Not exactly the same when STR contains, for instance,
Cyrillic characters.  How to deal with unsupported
characters differs in operations.  Encode-coding-string may
behave leniently so that the result can be decoded back
correctly (perhaps by adding some escape sequence).  But,
string-make-unibyte should never change the number of
charaters.  And,

> Then why use string-make-unibyte ?

There's no way to know that we should use the coding-system
latin-1 in this situation.  All we know is that the default
coding-system is utf-8, and the default character set is
iso-8859-1.

>>  Please try C-x C-m L utf-8 RET and see how
>>  string-make-unibyte and string-make-multibyte work.

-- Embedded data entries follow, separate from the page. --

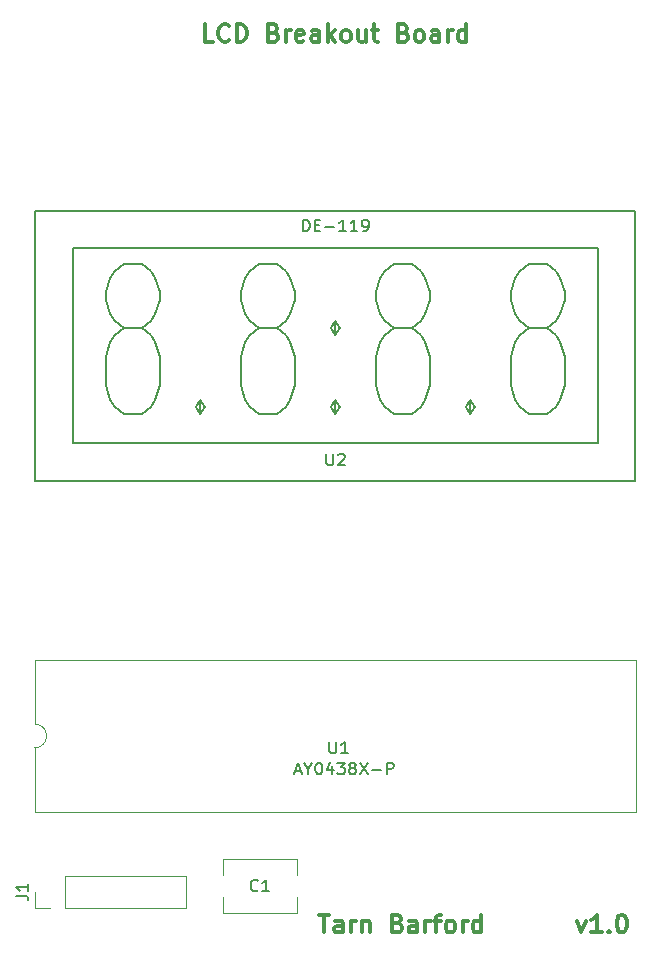
<source format=gbr>
G04 #@! TF.GenerationSoftware,KiCad,Pcbnew,5.0.2+dfsg1-1*
G04 #@! TF.CreationDate,2020-05-10T09:33:12+00:00*
G04 #@! TF.ProjectId,lcd_breakout,6c63645f-6272-4656-916b-6f75742e6b69,v1.0*
G04 #@! TF.SameCoordinates,Original*
G04 #@! TF.FileFunction,Legend,Top*
G04 #@! TF.FilePolarity,Positive*
%FSLAX46Y46*%
G04 Gerber Fmt 4.6, Leading zero omitted, Abs format (unit mm)*
G04 Created by KiCad (PCBNEW 5.0.2+dfsg1-1) date Sun May 10 09:33:12 2020*
%MOMM*%
%LPD*%
G01*
G04 APERTURE LIST*
%ADD10C,0.300000*%
%ADD11C,0.120000*%
%ADD12C,0.150000*%
G04 APERTURE END LIST*
D10*
X152289142Y-129678571D02*
X152646285Y-130678571D01*
X153003428Y-129678571D01*
X154360571Y-130678571D02*
X153503428Y-130678571D01*
X153932000Y-130678571D02*
X153932000Y-129178571D01*
X153789142Y-129392857D01*
X153646285Y-129535714D01*
X153503428Y-129607142D01*
X155003428Y-130535714D02*
X155074857Y-130607142D01*
X155003428Y-130678571D01*
X154932000Y-130607142D01*
X155003428Y-130535714D01*
X155003428Y-130678571D01*
X156003428Y-129178571D02*
X156146285Y-129178571D01*
X156289142Y-129250000D01*
X156360571Y-129321428D01*
X156432000Y-129464285D01*
X156503428Y-129750000D01*
X156503428Y-130107142D01*
X156432000Y-130392857D01*
X156360571Y-130535714D01*
X156289142Y-130607142D01*
X156146285Y-130678571D01*
X156003428Y-130678571D01*
X155860571Y-130607142D01*
X155789142Y-130535714D01*
X155717714Y-130392857D01*
X155646285Y-130107142D01*
X155646285Y-129750000D01*
X155717714Y-129464285D01*
X155789142Y-129321428D01*
X155860571Y-129250000D01*
X156003428Y-129178571D01*
X130449714Y-129178571D02*
X131306857Y-129178571D01*
X130878285Y-130678571D02*
X130878285Y-129178571D01*
X132449714Y-130678571D02*
X132449714Y-129892857D01*
X132378285Y-129750000D01*
X132235428Y-129678571D01*
X131949714Y-129678571D01*
X131806857Y-129750000D01*
X132449714Y-130607142D02*
X132306857Y-130678571D01*
X131949714Y-130678571D01*
X131806857Y-130607142D01*
X131735428Y-130464285D01*
X131735428Y-130321428D01*
X131806857Y-130178571D01*
X131949714Y-130107142D01*
X132306857Y-130107142D01*
X132449714Y-130035714D01*
X133164000Y-130678571D02*
X133164000Y-129678571D01*
X133164000Y-129964285D02*
X133235428Y-129821428D01*
X133306857Y-129750000D01*
X133449714Y-129678571D01*
X133592571Y-129678571D01*
X134092571Y-129678571D02*
X134092571Y-130678571D01*
X134092571Y-129821428D02*
X134164000Y-129750000D01*
X134306857Y-129678571D01*
X134521142Y-129678571D01*
X134664000Y-129750000D01*
X134735428Y-129892857D01*
X134735428Y-130678571D01*
X137092571Y-129892857D02*
X137306857Y-129964285D01*
X137378285Y-130035714D01*
X137449714Y-130178571D01*
X137449714Y-130392857D01*
X137378285Y-130535714D01*
X137306857Y-130607142D01*
X137164000Y-130678571D01*
X136592571Y-130678571D01*
X136592571Y-129178571D01*
X137092571Y-129178571D01*
X137235428Y-129250000D01*
X137306857Y-129321428D01*
X137378285Y-129464285D01*
X137378285Y-129607142D01*
X137306857Y-129750000D01*
X137235428Y-129821428D01*
X137092571Y-129892857D01*
X136592571Y-129892857D01*
X138735428Y-130678571D02*
X138735428Y-129892857D01*
X138664000Y-129750000D01*
X138521142Y-129678571D01*
X138235428Y-129678571D01*
X138092571Y-129750000D01*
X138735428Y-130607142D02*
X138592571Y-130678571D01*
X138235428Y-130678571D01*
X138092571Y-130607142D01*
X138021142Y-130464285D01*
X138021142Y-130321428D01*
X138092571Y-130178571D01*
X138235428Y-130107142D01*
X138592571Y-130107142D01*
X138735428Y-130035714D01*
X139449714Y-130678571D02*
X139449714Y-129678571D01*
X139449714Y-129964285D02*
X139521142Y-129821428D01*
X139592571Y-129750000D01*
X139735428Y-129678571D01*
X139878285Y-129678571D01*
X140164000Y-129678571D02*
X140735428Y-129678571D01*
X140378285Y-130678571D02*
X140378285Y-129392857D01*
X140449714Y-129250000D01*
X140592571Y-129178571D01*
X140735428Y-129178571D01*
X141449714Y-130678571D02*
X141306857Y-130607142D01*
X141235428Y-130535714D01*
X141164000Y-130392857D01*
X141164000Y-129964285D01*
X141235428Y-129821428D01*
X141306857Y-129750000D01*
X141449714Y-129678571D01*
X141664000Y-129678571D01*
X141806857Y-129750000D01*
X141878285Y-129821428D01*
X141949714Y-129964285D01*
X141949714Y-130392857D01*
X141878285Y-130535714D01*
X141806857Y-130607142D01*
X141664000Y-130678571D01*
X141449714Y-130678571D01*
X142592571Y-130678571D02*
X142592571Y-129678571D01*
X142592571Y-129964285D02*
X142664000Y-129821428D01*
X142735428Y-129750000D01*
X142878285Y-129678571D01*
X143021142Y-129678571D01*
X144164000Y-130678571D02*
X144164000Y-129178571D01*
X144164000Y-130607142D02*
X144021142Y-130678571D01*
X143735428Y-130678571D01*
X143592571Y-130607142D01*
X143521142Y-130535714D01*
X143449714Y-130392857D01*
X143449714Y-129964285D01*
X143521142Y-129821428D01*
X143592571Y-129750000D01*
X143735428Y-129678571D01*
X144021142Y-129678571D01*
X144164000Y-129750000D01*
X121468857Y-55288571D02*
X120754571Y-55288571D01*
X120754571Y-53788571D01*
X122826000Y-55145714D02*
X122754571Y-55217142D01*
X122540285Y-55288571D01*
X122397428Y-55288571D01*
X122183142Y-55217142D01*
X122040285Y-55074285D01*
X121968857Y-54931428D01*
X121897428Y-54645714D01*
X121897428Y-54431428D01*
X121968857Y-54145714D01*
X122040285Y-54002857D01*
X122183142Y-53860000D01*
X122397428Y-53788571D01*
X122540285Y-53788571D01*
X122754571Y-53860000D01*
X122826000Y-53931428D01*
X123468857Y-55288571D02*
X123468857Y-53788571D01*
X123826000Y-53788571D01*
X124040285Y-53860000D01*
X124183142Y-54002857D01*
X124254571Y-54145714D01*
X124326000Y-54431428D01*
X124326000Y-54645714D01*
X124254571Y-54931428D01*
X124183142Y-55074285D01*
X124040285Y-55217142D01*
X123826000Y-55288571D01*
X123468857Y-55288571D01*
X126611714Y-54502857D02*
X126826000Y-54574285D01*
X126897428Y-54645714D01*
X126968857Y-54788571D01*
X126968857Y-55002857D01*
X126897428Y-55145714D01*
X126826000Y-55217142D01*
X126683142Y-55288571D01*
X126111714Y-55288571D01*
X126111714Y-53788571D01*
X126611714Y-53788571D01*
X126754571Y-53860000D01*
X126826000Y-53931428D01*
X126897428Y-54074285D01*
X126897428Y-54217142D01*
X126826000Y-54360000D01*
X126754571Y-54431428D01*
X126611714Y-54502857D01*
X126111714Y-54502857D01*
X127611714Y-55288571D02*
X127611714Y-54288571D01*
X127611714Y-54574285D02*
X127683142Y-54431428D01*
X127754571Y-54360000D01*
X127897428Y-54288571D01*
X128040285Y-54288571D01*
X129111714Y-55217142D02*
X128968857Y-55288571D01*
X128683142Y-55288571D01*
X128540285Y-55217142D01*
X128468857Y-55074285D01*
X128468857Y-54502857D01*
X128540285Y-54360000D01*
X128683142Y-54288571D01*
X128968857Y-54288571D01*
X129111714Y-54360000D01*
X129183142Y-54502857D01*
X129183142Y-54645714D01*
X128468857Y-54788571D01*
X130468857Y-55288571D02*
X130468857Y-54502857D01*
X130397428Y-54360000D01*
X130254571Y-54288571D01*
X129968857Y-54288571D01*
X129826000Y-54360000D01*
X130468857Y-55217142D02*
X130326000Y-55288571D01*
X129968857Y-55288571D01*
X129826000Y-55217142D01*
X129754571Y-55074285D01*
X129754571Y-54931428D01*
X129826000Y-54788571D01*
X129968857Y-54717142D01*
X130326000Y-54717142D01*
X130468857Y-54645714D01*
X131183142Y-55288571D02*
X131183142Y-53788571D01*
X131326000Y-54717142D02*
X131754571Y-55288571D01*
X131754571Y-54288571D02*
X131183142Y-54860000D01*
X132611714Y-55288571D02*
X132468857Y-55217142D01*
X132397428Y-55145714D01*
X132326000Y-55002857D01*
X132326000Y-54574285D01*
X132397428Y-54431428D01*
X132468857Y-54360000D01*
X132611714Y-54288571D01*
X132826000Y-54288571D01*
X132968857Y-54360000D01*
X133040285Y-54431428D01*
X133111714Y-54574285D01*
X133111714Y-55002857D01*
X133040285Y-55145714D01*
X132968857Y-55217142D01*
X132826000Y-55288571D01*
X132611714Y-55288571D01*
X134397428Y-54288571D02*
X134397428Y-55288571D01*
X133754571Y-54288571D02*
X133754571Y-55074285D01*
X133826000Y-55217142D01*
X133968857Y-55288571D01*
X134183142Y-55288571D01*
X134326000Y-55217142D01*
X134397428Y-55145714D01*
X134897428Y-54288571D02*
X135468857Y-54288571D01*
X135111714Y-53788571D02*
X135111714Y-55074285D01*
X135183142Y-55217142D01*
X135326000Y-55288571D01*
X135468857Y-55288571D01*
X137611714Y-54502857D02*
X137826000Y-54574285D01*
X137897428Y-54645714D01*
X137968857Y-54788571D01*
X137968857Y-55002857D01*
X137897428Y-55145714D01*
X137826000Y-55217142D01*
X137683142Y-55288571D01*
X137111714Y-55288571D01*
X137111714Y-53788571D01*
X137611714Y-53788571D01*
X137754571Y-53860000D01*
X137826000Y-53931428D01*
X137897428Y-54074285D01*
X137897428Y-54217142D01*
X137826000Y-54360000D01*
X137754571Y-54431428D01*
X137611714Y-54502857D01*
X137111714Y-54502857D01*
X138826000Y-55288571D02*
X138683142Y-55217142D01*
X138611714Y-55145714D01*
X138540285Y-55002857D01*
X138540285Y-54574285D01*
X138611714Y-54431428D01*
X138683142Y-54360000D01*
X138826000Y-54288571D01*
X139040285Y-54288571D01*
X139183142Y-54360000D01*
X139254571Y-54431428D01*
X139326000Y-54574285D01*
X139326000Y-55002857D01*
X139254571Y-55145714D01*
X139183142Y-55217142D01*
X139040285Y-55288571D01*
X138826000Y-55288571D01*
X140611714Y-55288571D02*
X140611714Y-54502857D01*
X140540285Y-54360000D01*
X140397428Y-54288571D01*
X140111714Y-54288571D01*
X139968857Y-54360000D01*
X140611714Y-55217142D02*
X140468857Y-55288571D01*
X140111714Y-55288571D01*
X139968857Y-55217142D01*
X139897428Y-55074285D01*
X139897428Y-54931428D01*
X139968857Y-54788571D01*
X140111714Y-54717142D01*
X140468857Y-54717142D01*
X140611714Y-54645714D01*
X141326000Y-55288571D02*
X141326000Y-54288571D01*
X141326000Y-54574285D02*
X141397428Y-54431428D01*
X141468857Y-54360000D01*
X141611714Y-54288571D01*
X141754571Y-54288571D01*
X142897428Y-55288571D02*
X142897428Y-53788571D01*
X142897428Y-55217142D02*
X142754571Y-55288571D01*
X142468857Y-55288571D01*
X142326000Y-55217142D01*
X142254571Y-55145714D01*
X142183142Y-55002857D01*
X142183142Y-54574285D01*
X142254571Y-54431428D01*
X142326000Y-54360000D01*
X142468857Y-54288571D01*
X142754571Y-54288571D01*
X142897428Y-54360000D01*
D11*
G04 #@! TO.C,U1*
X106366000Y-113046000D02*
G75*
G02X106366000Y-115046000I0J-1000000D01*
G01*
X106366000Y-115046000D02*
X106366000Y-120506000D01*
X106366000Y-120506000D02*
X157286000Y-120506000D01*
X157286000Y-120506000D02*
X157286000Y-107586000D01*
X157286000Y-107586000D02*
X106366000Y-107586000D01*
X106366000Y-107586000D02*
X106366000Y-113046000D01*
G04 #@! TO.C,J1*
X119186000Y-128584000D02*
X119186000Y-125924000D01*
X108966000Y-128584000D02*
X119186000Y-128584000D01*
X108966000Y-125924000D02*
X119186000Y-125924000D01*
X108966000Y-128584000D02*
X108966000Y-125924000D01*
X107696000Y-128584000D02*
X106366000Y-128584000D01*
X106366000Y-128584000D02*
X106366000Y-127254000D01*
G04 #@! TO.C,C1*
X122316000Y-124425000D02*
X128556000Y-124425000D01*
X122316000Y-129067000D02*
X128556000Y-129067000D01*
X122316000Y-124425000D02*
X122316000Y-125821000D01*
X122316000Y-127671000D02*
X122316000Y-129067000D01*
X128556000Y-124425000D02*
X128556000Y-125821000D01*
X128556000Y-127671000D02*
X128556000Y-129067000D01*
D12*
G04 #@! TO.C,U2*
X109601000Y-89281000D02*
X154051000Y-89281000D01*
X154051000Y-72771000D02*
X154051000Y-89281000D01*
X109601000Y-72771000D02*
X154051000Y-72771000D01*
X109601000Y-72771000D02*
X109601000Y-89281000D01*
X106426000Y-92456000D02*
X157226000Y-92456000D01*
X157226000Y-69596000D02*
X157226000Y-92456000D01*
X106426000Y-69596000D02*
X157226000Y-69596000D01*
X106426000Y-69596000D02*
X106426000Y-92456000D01*
G04 #@! TO.C,U1*
X131318095Y-114514380D02*
X131318095Y-115323904D01*
X131365714Y-115419142D01*
X131413333Y-115466761D01*
X131508571Y-115514380D01*
X131699047Y-115514380D01*
X131794285Y-115466761D01*
X131841904Y-115419142D01*
X131889523Y-115323904D01*
X131889523Y-114514380D01*
X132889523Y-115514380D02*
X132318095Y-115514380D01*
X132603809Y-115514380D02*
X132603809Y-114514380D01*
X132508571Y-114657238D01*
X132413333Y-114752476D01*
X132318095Y-114800095D01*
X128421333Y-117006666D02*
X128897523Y-117006666D01*
X128326095Y-117292380D02*
X128659428Y-116292380D01*
X128992761Y-117292380D01*
X129516571Y-116816190D02*
X129516571Y-117292380D01*
X129183238Y-116292380D02*
X129516571Y-116816190D01*
X129849904Y-116292380D01*
X130373714Y-116292380D02*
X130468952Y-116292380D01*
X130564190Y-116340000D01*
X130611809Y-116387619D01*
X130659428Y-116482857D01*
X130707047Y-116673333D01*
X130707047Y-116911428D01*
X130659428Y-117101904D01*
X130611809Y-117197142D01*
X130564190Y-117244761D01*
X130468952Y-117292380D01*
X130373714Y-117292380D01*
X130278476Y-117244761D01*
X130230857Y-117197142D01*
X130183238Y-117101904D01*
X130135619Y-116911428D01*
X130135619Y-116673333D01*
X130183238Y-116482857D01*
X130230857Y-116387619D01*
X130278476Y-116340000D01*
X130373714Y-116292380D01*
X131564190Y-116625714D02*
X131564190Y-117292380D01*
X131326095Y-116244761D02*
X131088000Y-116959047D01*
X131707047Y-116959047D01*
X131992761Y-116292380D02*
X132611809Y-116292380D01*
X132278476Y-116673333D01*
X132421333Y-116673333D01*
X132516571Y-116720952D01*
X132564190Y-116768571D01*
X132611809Y-116863809D01*
X132611809Y-117101904D01*
X132564190Y-117197142D01*
X132516571Y-117244761D01*
X132421333Y-117292380D01*
X132135619Y-117292380D01*
X132040380Y-117244761D01*
X131992761Y-117197142D01*
X133183238Y-116720952D02*
X133088000Y-116673333D01*
X133040380Y-116625714D01*
X132992761Y-116530476D01*
X132992761Y-116482857D01*
X133040380Y-116387619D01*
X133088000Y-116340000D01*
X133183238Y-116292380D01*
X133373714Y-116292380D01*
X133468952Y-116340000D01*
X133516571Y-116387619D01*
X133564190Y-116482857D01*
X133564190Y-116530476D01*
X133516571Y-116625714D01*
X133468952Y-116673333D01*
X133373714Y-116720952D01*
X133183238Y-116720952D01*
X133088000Y-116768571D01*
X133040380Y-116816190D01*
X132992761Y-116911428D01*
X132992761Y-117101904D01*
X133040380Y-117197142D01*
X133088000Y-117244761D01*
X133183238Y-117292380D01*
X133373714Y-117292380D01*
X133468952Y-117244761D01*
X133516571Y-117197142D01*
X133564190Y-117101904D01*
X133564190Y-116911428D01*
X133516571Y-116816190D01*
X133468952Y-116768571D01*
X133373714Y-116720952D01*
X133897523Y-116292380D02*
X134564190Y-117292380D01*
X134564190Y-116292380D02*
X133897523Y-117292380D01*
X134945142Y-116911428D02*
X135707047Y-116911428D01*
X136183238Y-117292380D02*
X136183238Y-116292380D01*
X136564190Y-116292380D01*
X136659428Y-116340000D01*
X136707047Y-116387619D01*
X136754666Y-116482857D01*
X136754666Y-116625714D01*
X136707047Y-116720952D01*
X136659428Y-116768571D01*
X136564190Y-116816190D01*
X136183238Y-116816190D01*
G04 #@! TO.C,J1*
X104818380Y-127587333D02*
X105532666Y-127587333D01*
X105675523Y-127634952D01*
X105770761Y-127730190D01*
X105818380Y-127873047D01*
X105818380Y-127968285D01*
X105818380Y-126587333D02*
X105818380Y-127158761D01*
X105818380Y-126873047D02*
X104818380Y-126873047D01*
X104961238Y-126968285D01*
X105056476Y-127063523D01*
X105104095Y-127158761D01*
G04 #@! TO.C,C1*
X125269333Y-127103142D02*
X125221714Y-127150761D01*
X125078857Y-127198380D01*
X124983619Y-127198380D01*
X124840761Y-127150761D01*
X124745523Y-127055523D01*
X124697904Y-126960285D01*
X124650285Y-126769809D01*
X124650285Y-126626952D01*
X124697904Y-126436476D01*
X124745523Y-126341238D01*
X124840761Y-126246000D01*
X124983619Y-126198380D01*
X125078857Y-126198380D01*
X125221714Y-126246000D01*
X125269333Y-126293619D01*
X126221714Y-127198380D02*
X125650285Y-127198380D01*
X125936000Y-127198380D02*
X125936000Y-126198380D01*
X125840761Y-126341238D01*
X125745523Y-126436476D01*
X125650285Y-126484095D01*
G04 #@! TO.C,U2*
X131064095Y-90130380D02*
X131064095Y-90939904D01*
X131111714Y-91035142D01*
X131159333Y-91082761D01*
X131254571Y-91130380D01*
X131445047Y-91130380D01*
X131540285Y-91082761D01*
X131587904Y-91035142D01*
X131635523Y-90939904D01*
X131635523Y-90130380D01*
X132064095Y-90225619D02*
X132111714Y-90178000D01*
X132206952Y-90130380D01*
X132445047Y-90130380D01*
X132540285Y-90178000D01*
X132587904Y-90225619D01*
X132635523Y-90320857D01*
X132635523Y-90416095D01*
X132587904Y-90558952D01*
X132016476Y-91130380D01*
X132635523Y-91130380D01*
X129064095Y-71318380D02*
X129064095Y-70318380D01*
X129302190Y-70318380D01*
X129445047Y-70366000D01*
X129540285Y-70461238D01*
X129587904Y-70556476D01*
X129635523Y-70746952D01*
X129635523Y-70889809D01*
X129587904Y-71080285D01*
X129540285Y-71175523D01*
X129445047Y-71270761D01*
X129302190Y-71318380D01*
X129064095Y-71318380D01*
X130064095Y-70794571D02*
X130397428Y-70794571D01*
X130540285Y-71318380D02*
X130064095Y-71318380D01*
X130064095Y-70318380D01*
X130540285Y-70318380D01*
X130968857Y-70937428D02*
X131730761Y-70937428D01*
X132730761Y-71318380D02*
X132159333Y-71318380D01*
X132445047Y-71318380D02*
X132445047Y-70318380D01*
X132349809Y-70461238D01*
X132254571Y-70556476D01*
X132159333Y-70604095D01*
X133683142Y-71318380D02*
X133111714Y-71318380D01*
X133397428Y-71318380D02*
X133397428Y-70318380D01*
X133302190Y-70461238D01*
X133206952Y-70556476D01*
X133111714Y-70604095D01*
X134159333Y-71318380D02*
X134349809Y-71318380D01*
X134445047Y-71270761D01*
X134492666Y-71223142D01*
X134587904Y-71080285D01*
X134635523Y-70889809D01*
X134635523Y-70508857D01*
X134587904Y-70413619D01*
X134540285Y-70366000D01*
X134445047Y-70318380D01*
X134254571Y-70318380D01*
X134159333Y-70366000D01*
X134111714Y-70413619D01*
X134064095Y-70508857D01*
X134064095Y-70746952D01*
X134111714Y-70842190D01*
X134159333Y-70889809D01*
X134254571Y-70937428D01*
X134445047Y-70937428D01*
X134540285Y-70889809D01*
X134587904Y-70842190D01*
X134635523Y-70746952D01*
X113921238Y-79514095D02*
X113159333Y-78909333D01*
X112778380Y-78304571D01*
X112397428Y-77095047D01*
X112397428Y-76490285D01*
X112778380Y-75280761D01*
X113159333Y-74676000D01*
X113921238Y-74071238D01*
X115445047Y-74071238D01*
X116206952Y-74676000D01*
X116587904Y-75280761D01*
X116968857Y-76490285D01*
X116968857Y-77095047D01*
X116587904Y-78304571D01*
X116206952Y-78909333D01*
X115445047Y-79514095D01*
X113921238Y-79514095D01*
X113159333Y-80118857D01*
X112778380Y-80723619D01*
X112397428Y-81933142D01*
X112397428Y-84352190D01*
X112778380Y-85561714D01*
X113159333Y-86166476D01*
X113921238Y-86771238D01*
X115445047Y-86771238D01*
X116206952Y-86166476D01*
X116587904Y-85561714D01*
X116968857Y-84352190D01*
X116968857Y-81933142D01*
X116587904Y-80723619D01*
X116206952Y-80118857D01*
X115445047Y-79514095D01*
X120397428Y-85561714D02*
X120778380Y-86166476D01*
X120397428Y-86771238D01*
X120016476Y-86166476D01*
X120397428Y-85561714D01*
X120397428Y-86771238D01*
X125349809Y-79514095D02*
X124587904Y-78909333D01*
X124206952Y-78304571D01*
X123826000Y-77095047D01*
X123826000Y-76490285D01*
X124206952Y-75280761D01*
X124587904Y-74676000D01*
X125349809Y-74071238D01*
X126873619Y-74071238D01*
X127635523Y-74676000D01*
X128016476Y-75280761D01*
X128397428Y-76490285D01*
X128397428Y-77095047D01*
X128016476Y-78304571D01*
X127635523Y-78909333D01*
X126873619Y-79514095D01*
X125349809Y-79514095D01*
X124587904Y-80118857D01*
X124206952Y-80723619D01*
X123826000Y-81933142D01*
X123826000Y-84352190D01*
X124206952Y-85561714D01*
X124587904Y-86166476D01*
X125349809Y-86771238D01*
X126873619Y-86771238D01*
X127635523Y-86166476D01*
X128016476Y-85561714D01*
X128397428Y-84352190D01*
X128397428Y-81933142D01*
X128016476Y-80723619D01*
X127635523Y-80118857D01*
X126873619Y-79514095D01*
X131826000Y-85561714D02*
X132206952Y-86166476D01*
X131826000Y-86771238D01*
X131445047Y-86166476D01*
X131826000Y-85561714D01*
X131826000Y-86771238D01*
X131826000Y-78909333D02*
X132206952Y-79514095D01*
X131826000Y-80118857D01*
X131445047Y-79514095D01*
X131826000Y-78909333D01*
X131826000Y-80118857D01*
X136778380Y-79514095D02*
X136016476Y-78909333D01*
X135635523Y-78304571D01*
X135254571Y-77095047D01*
X135254571Y-76490285D01*
X135635523Y-75280761D01*
X136016476Y-74676000D01*
X136778380Y-74071238D01*
X138302190Y-74071238D01*
X139064095Y-74676000D01*
X139445047Y-75280761D01*
X139826000Y-76490285D01*
X139826000Y-77095047D01*
X139445047Y-78304571D01*
X139064095Y-78909333D01*
X138302190Y-79514095D01*
X136778380Y-79514095D01*
X136016476Y-80118857D01*
X135635523Y-80723619D01*
X135254571Y-81933142D01*
X135254571Y-84352190D01*
X135635523Y-85561714D01*
X136016476Y-86166476D01*
X136778380Y-86771238D01*
X138302190Y-86771238D01*
X139064095Y-86166476D01*
X139445047Y-85561714D01*
X139826000Y-84352190D01*
X139826000Y-81933142D01*
X139445047Y-80723619D01*
X139064095Y-80118857D01*
X138302190Y-79514095D01*
X143254571Y-85561714D02*
X143635523Y-86166476D01*
X143254571Y-86771238D01*
X142873619Y-86166476D01*
X143254571Y-85561714D01*
X143254571Y-86771238D01*
X148206952Y-79514095D02*
X147445047Y-78909333D01*
X147064095Y-78304571D01*
X146683142Y-77095047D01*
X146683142Y-76490285D01*
X147064095Y-75280761D01*
X147445047Y-74676000D01*
X148206952Y-74071238D01*
X149730761Y-74071238D01*
X150492666Y-74676000D01*
X150873619Y-75280761D01*
X151254571Y-76490285D01*
X151254571Y-77095047D01*
X150873619Y-78304571D01*
X150492666Y-78909333D01*
X149730761Y-79514095D01*
X148206952Y-79514095D01*
X147445047Y-80118857D01*
X147064095Y-80723619D01*
X146683142Y-81933142D01*
X146683142Y-84352190D01*
X147064095Y-85561714D01*
X147445047Y-86166476D01*
X148206952Y-86771238D01*
X149730761Y-86771238D01*
X150492666Y-86166476D01*
X150873619Y-85561714D01*
X151254571Y-84352190D01*
X151254571Y-81933142D01*
X150873619Y-80723619D01*
X150492666Y-80118857D01*
X149730761Y-79514095D01*
G04 #@! TD*
M02*

</source>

> I'll try that, but I'd like to understand the motivation for making it work
> the way it works.  I've always understood those two as "trying to DTRT" in
> a very ad-hoc way such that people that used to work in an 8bit non-ASCII
> environment don't need to worry about coding-systems and still have
> things working mostly correctly.

Doing unibyte<->multibyte conversion automatically
may be an ad-hoc way.  The way how they work for unsupported
characters may also be an ad-hoc way.

But, the concept of unibyte<->multibyte convesion itself is
not ad-hoc.  Don't you think their meaning is very clear
when you grasp them as my way?  Do you see any inconsistency
in my explanation about them?

---
Ken'ichi HANDA
handa@m17n.org